We left the office and I found myself whispering to God again. “God, Abby seems so down. Couldn’t things have gone a little smoother in there? Couldn’t You have kept things somewhat intact so she wouldn’t feel so turned upside down?”
Then God whispered back to my heart, “Trust Me. I just did something mighty in your daughter’s life because of your ongoing prayers for her. Have you considered that everything may have needed to change?”
I pondered it. What if God had just single-handedly moved her from a really bad situation to one where He would bless and grow her? Could I count on that? Could I believe that?
This morning, as I opened my eyes, my first thoughts were of Abby. Would she begin to get angry when she got to school and the reality set in that she would not be with her friends? Would she be frustrated that we stepped in and encouraged her to get out of her comfort zone? Would she feel blessed or would she feel that everything is ruined?
As I type this, I can’t say what today will hold. She’s there now, walking the halls, finding her new classrooms. I can only say that my trust and my hope are in the Lord.
I came down to my quiet place this morning while everyone slept and the very first verse I read was this:
But the Lord is faithful. He will establish ( to start or set up something; to place something permanently; to confirm truth of something) you and guard you against the evil one. 2 Thessalonians 3:3
God was speaking yet again. Comforting, encouraging, urging me to trust Him.
And I do.


Ginny Thomas - You know me, and know a lot about my life, our lives, my daughters and I. I was a single mom and tried my best to be both, but I couldn’t. God and I got them raised, but all the glory goes to Him. I can trust God implicitly with my life and decisions, but always found it harder to hand over my girls. “The Lord would say to me, “Hand over my girls, Ginny! What are you saying? They are MY girls, just on loan to you.” WOW! He has had to remind me of that many times over the years.
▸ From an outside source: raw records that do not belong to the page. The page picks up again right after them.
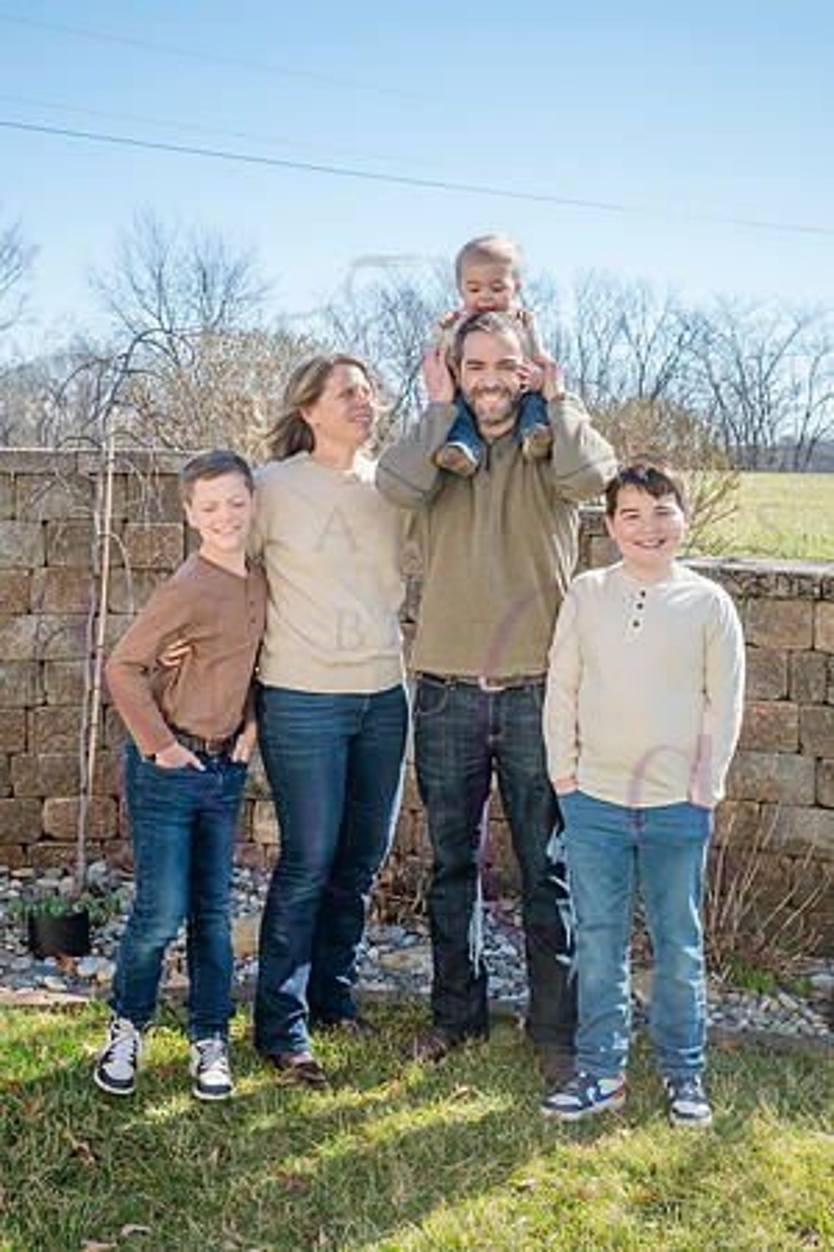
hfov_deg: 28.5
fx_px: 1642
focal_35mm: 47
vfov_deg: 41.7
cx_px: 385
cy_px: 626
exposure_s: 1/640
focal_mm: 31.5
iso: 400
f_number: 6.3
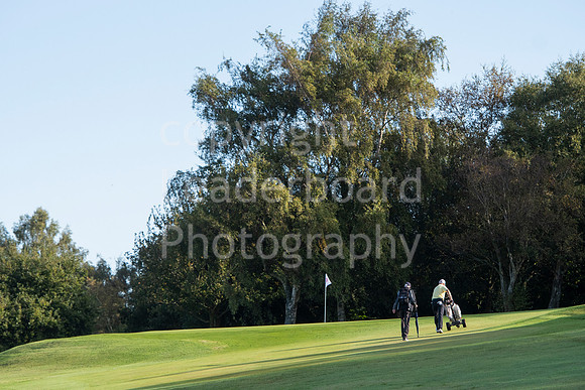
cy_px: 195
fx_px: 3779
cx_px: 292
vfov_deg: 5.9
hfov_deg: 8.9
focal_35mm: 232
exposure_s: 1/2500
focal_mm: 155
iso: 500
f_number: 4.5
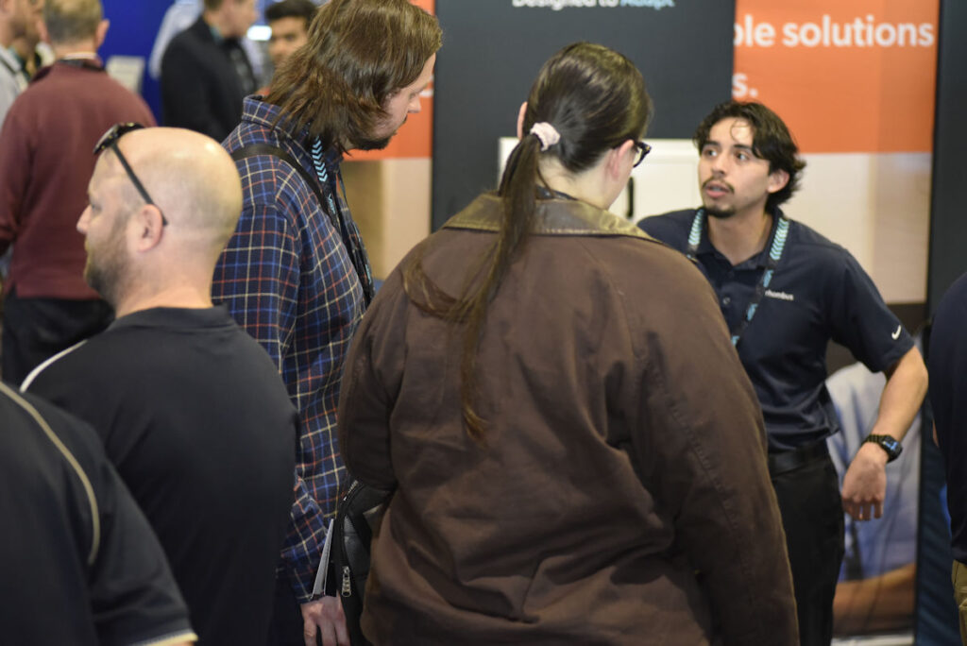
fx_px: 2688
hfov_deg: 20.4
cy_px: 323
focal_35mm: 100
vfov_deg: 13.7
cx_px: 484
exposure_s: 1/125
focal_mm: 100
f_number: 2.8
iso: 4500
You and Mark are great parents; and as long as you follow the Lord, you will STAY great parents. I love you all!
julia abbott - Thank you for sharing. This is encouraging to me. I am facing a situation with a loved one who needs a n eye opening from the Lord. She has an area of pride tgat is hindering Him from being able to set her free as only He can do. Your post edified me in trusting Him for the outcome in my loved one’s heart. God bless you and your precious daughter!